TASK:
Copy the data below in full, exactly as it appears.

GIVEN INFORMATION:
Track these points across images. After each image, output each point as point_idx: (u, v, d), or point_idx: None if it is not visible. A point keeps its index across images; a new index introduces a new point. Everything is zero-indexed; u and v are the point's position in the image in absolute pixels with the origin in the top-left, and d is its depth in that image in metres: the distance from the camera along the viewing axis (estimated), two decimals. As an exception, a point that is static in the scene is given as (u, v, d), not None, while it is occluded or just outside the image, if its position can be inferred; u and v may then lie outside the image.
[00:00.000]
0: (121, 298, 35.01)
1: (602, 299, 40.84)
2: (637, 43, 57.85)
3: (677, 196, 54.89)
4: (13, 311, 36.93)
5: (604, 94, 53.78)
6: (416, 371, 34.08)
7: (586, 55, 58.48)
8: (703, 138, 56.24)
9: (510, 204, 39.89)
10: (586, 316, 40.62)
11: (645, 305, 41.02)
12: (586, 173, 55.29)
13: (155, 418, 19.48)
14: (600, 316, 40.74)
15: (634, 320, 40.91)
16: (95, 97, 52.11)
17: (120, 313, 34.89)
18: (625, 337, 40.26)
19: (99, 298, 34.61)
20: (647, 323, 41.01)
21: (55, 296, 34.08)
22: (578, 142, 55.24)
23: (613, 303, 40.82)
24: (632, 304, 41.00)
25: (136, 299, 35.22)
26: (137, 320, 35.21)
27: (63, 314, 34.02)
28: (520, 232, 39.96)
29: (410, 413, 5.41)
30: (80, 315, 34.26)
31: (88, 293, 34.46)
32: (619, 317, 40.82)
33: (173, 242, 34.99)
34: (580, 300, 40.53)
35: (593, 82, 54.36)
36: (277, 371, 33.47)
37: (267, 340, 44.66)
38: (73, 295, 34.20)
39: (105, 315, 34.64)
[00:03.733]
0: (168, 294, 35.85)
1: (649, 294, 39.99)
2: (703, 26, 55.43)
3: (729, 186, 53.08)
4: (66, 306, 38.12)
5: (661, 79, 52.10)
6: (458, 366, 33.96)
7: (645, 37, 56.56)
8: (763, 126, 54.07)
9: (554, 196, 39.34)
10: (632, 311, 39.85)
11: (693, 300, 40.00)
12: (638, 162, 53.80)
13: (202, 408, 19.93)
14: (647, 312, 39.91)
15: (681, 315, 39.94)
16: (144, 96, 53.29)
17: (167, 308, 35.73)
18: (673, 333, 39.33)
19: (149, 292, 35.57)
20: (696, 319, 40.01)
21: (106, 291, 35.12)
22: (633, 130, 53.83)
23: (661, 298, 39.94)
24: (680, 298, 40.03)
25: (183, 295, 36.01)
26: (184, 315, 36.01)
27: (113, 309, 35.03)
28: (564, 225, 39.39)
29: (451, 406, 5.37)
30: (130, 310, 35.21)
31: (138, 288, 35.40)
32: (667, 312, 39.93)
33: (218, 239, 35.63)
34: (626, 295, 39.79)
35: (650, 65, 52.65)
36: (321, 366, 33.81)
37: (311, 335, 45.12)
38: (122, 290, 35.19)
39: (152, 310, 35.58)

REPLY:
Track these points across images. After each image, output each point as point_idx: (u, v, d), or point_idx: None if it is not visible. A point keeps its index across images; a new index introduces a new point. Everything is zero-indexed; u and v are the point's position in the image in absolute pixels with the origin in the top-left, and d is its depth in that image in metres: the distance from the camera along the viewing axis (estimated), two decimals. As an exception, a point that is static in the scene is given as (u, v, d), not None, while it is occluded or just outside the image, if its position can be inferred; u and v may then lie outside the image.
[00:00.000]
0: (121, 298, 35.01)
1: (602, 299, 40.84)
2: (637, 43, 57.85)
3: (677, 196, 54.89)
4: (13, 311, 36.93)
5: (604, 94, 53.78)
6: (416, 371, 34.08)
7: (586, 55, 58.48)
8: (703, 138, 56.24)
9: (510, 204, 39.89)
10: (586, 316, 40.62)
11: (645, 305, 41.02)
12: (586, 173, 55.29)
13: (155, 418, 19.48)
14: (600, 316, 40.74)
15: (634, 320, 40.91)
16: (95, 97, 52.11)
17: (120, 313, 34.89)
18: (625, 337, 40.26)
19: (99, 298, 34.61)
20: (647, 323, 41.01)
21: (55, 296, 34.08)
22: (578, 142, 55.24)
23: (613, 303, 40.82)
24: (632, 304, 41.00)
25: (136, 299, 35.22)
26: (137, 320, 35.21)
27: (63, 314, 34.02)
28: (520, 232, 39.96)
29: (410, 413, 5.41)
30: (80, 315, 34.26)
31: (88, 293, 34.46)
32: (619, 317, 40.82)
33: (173, 242, 34.99)
34: (580, 300, 40.53)
35: (593, 82, 54.36)
36: (277, 371, 33.47)
37: (267, 340, 44.66)
38: (73, 295, 34.20)
39: (105, 315, 34.64)
[00:03.733]
0: (168, 294, 35.85)
1: (649, 294, 39.99)
2: (703, 26, 55.43)
3: (729, 186, 53.08)
4: (66, 306, 38.12)
5: (661, 79, 52.10)
6: (458, 366, 33.96)
7: (645, 37, 56.56)
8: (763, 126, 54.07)
9: (554, 196, 39.34)
10: (632, 311, 39.85)
11: (693, 300, 40.00)
12: (638, 162, 53.80)
13: (202, 408, 19.93)
14: (647, 312, 39.91)
15: (681, 315, 39.94)
16: (144, 96, 53.29)
17: (167, 308, 35.73)
18: (673, 333, 39.33)
19: (149, 292, 35.57)
20: (696, 319, 40.01)
21: (106, 291, 35.12)
22: (633, 130, 53.83)
23: (661, 298, 39.94)
24: (680, 298, 40.03)
25: (183, 295, 36.01)
26: (184, 315, 36.01)
27: (113, 309, 35.03)
28: (564, 225, 39.39)
29: (451, 406, 5.37)
30: (130, 310, 35.21)
31: (138, 288, 35.40)
32: (667, 312, 39.93)
33: (218, 239, 35.63)
34: (626, 295, 39.79)
35: (650, 65, 52.65)
36: (321, 366, 33.81)
37: (311, 335, 45.12)
38: (122, 290, 35.19)
39: (152, 310, 35.58)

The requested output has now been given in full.